[begin ARTICLE]
Leading Multi-State Coalition, A.G. Schneiderman Urges Federal Court To Uphold Interstate Air Pollution Rule

States Support EPA Action To Limit The Interstate Transport Of Air Pollution That Harms Public Health And The Environment

NEW YORK- In arguments today before the U.S. Court of Appeals in Washington, D.C., a coalition of states -- led by Attorney General Eric T. Schneiderman -- urged the court to uphold the federal Environmental Protection Agency’s Cross-State Air Pollution Rule that will limit the interstate transport of air pollution that harms New Yorkers’ environment and health. The rule prohibits emissions in one state from significantly contributing to a downwind state's inability to meet federal air quality standards established to protect public health for two harmful pollutants: fine particulate matter, also known as PM2.5 and ozone. In addition to New York, the state coalition supporting the rule includes Connecticut, Delaware, Illinois, Massachusetts, Maryland, North Carolina, Rhode Island and Vermont. The states are joined by New York City, Philadelphia, Chicago, the District of Columbia, Baltimore, and Bridgeport, CT.

By 2014, the rule is expected to reduce emissions that contribute to smog, asthma and acid rain by millions of tons per year, resulting in up to 2,000 fewer premature deaths each year in New York alone.

"For too long, New York and other states have been harmed by upwind smokestack pollution. It is critical that strong rules protecting the air we breathe are both upheld and enforced," said Attorney General Schneiderman. "The transport of this kind of air pollution into our state makes it exceedingly difficult for New York to meet federal air quality standards intended to protect public health, resulting in undue hardship for people suffering from asthma and other health conditions. My office stands ready and willing to fight for our ability to maintain healthy air with the reasonable assurance that our efforts won't be undercut by out-of-state polluters."
[end ARTICLE]
[begin RECORDS SHOWN]
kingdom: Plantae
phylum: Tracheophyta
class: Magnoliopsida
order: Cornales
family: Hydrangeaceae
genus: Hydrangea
[end RECORDS SHOWN]
> _TASKS_
**A.** According to the article on the Cross-State Air Pollution Rule, which two pollutants do the federal air quality standards in question cover?
**B.** Rewrite the article on the Cross-State Air Pollution Rule, everything from "By 2014, the" down to "New York alone.", putting "haze" in place of "acid rain".
**C.** Extend the article on the Cross-State Air Pollution Rule, picking up after its final sentence.

> _EXERCISE RESULTS_
**A.** Fine particulate matter (PM2.5) and ozone.

**B.**
By 2014, the rule is expected to reduce emissions that contribute to smog, asthma and haze by millions of tons per year, resulting in up to 2,000 fewer premature deaths each year in New York alone.

**C.**
For many years, New York and other states in the coalition have borne the brunt of air pollution from power plants in upwind states. The Cross-State Air Pollution Rule, finalized by the Environmental Protection Agency in July of 2011, establishes emissions allowance trading programs for 27 states that significantly contribute to attainment or maintenance problems for ozone and fine particulate matter in downwind states The rule requires fossil fuel-fired electric generating units in the upwind states to significantly reduce emissions of sulfur dioxide (SO2) and nitrogen oxide (NOx) pollutants, which are fine particles that, in the case of NOx, also contribute to the formation of ozone. By 2014, EPA estimates that this rule and other state and federal actions will reduce power plant SO2 emissions by 73 percent and NOx emissions by 54 percent from 2005 levels.

These emissions reductions will translate into significant air quality benefits for New Yorkers. For example, EPA determined that by 2014 the Cross-State Rule will reduce annual SO2 emissions from electric generating units in Pennsylvania, one of the largest contributors to New York’s air quality compliance and acid rain problems, by 78 percent.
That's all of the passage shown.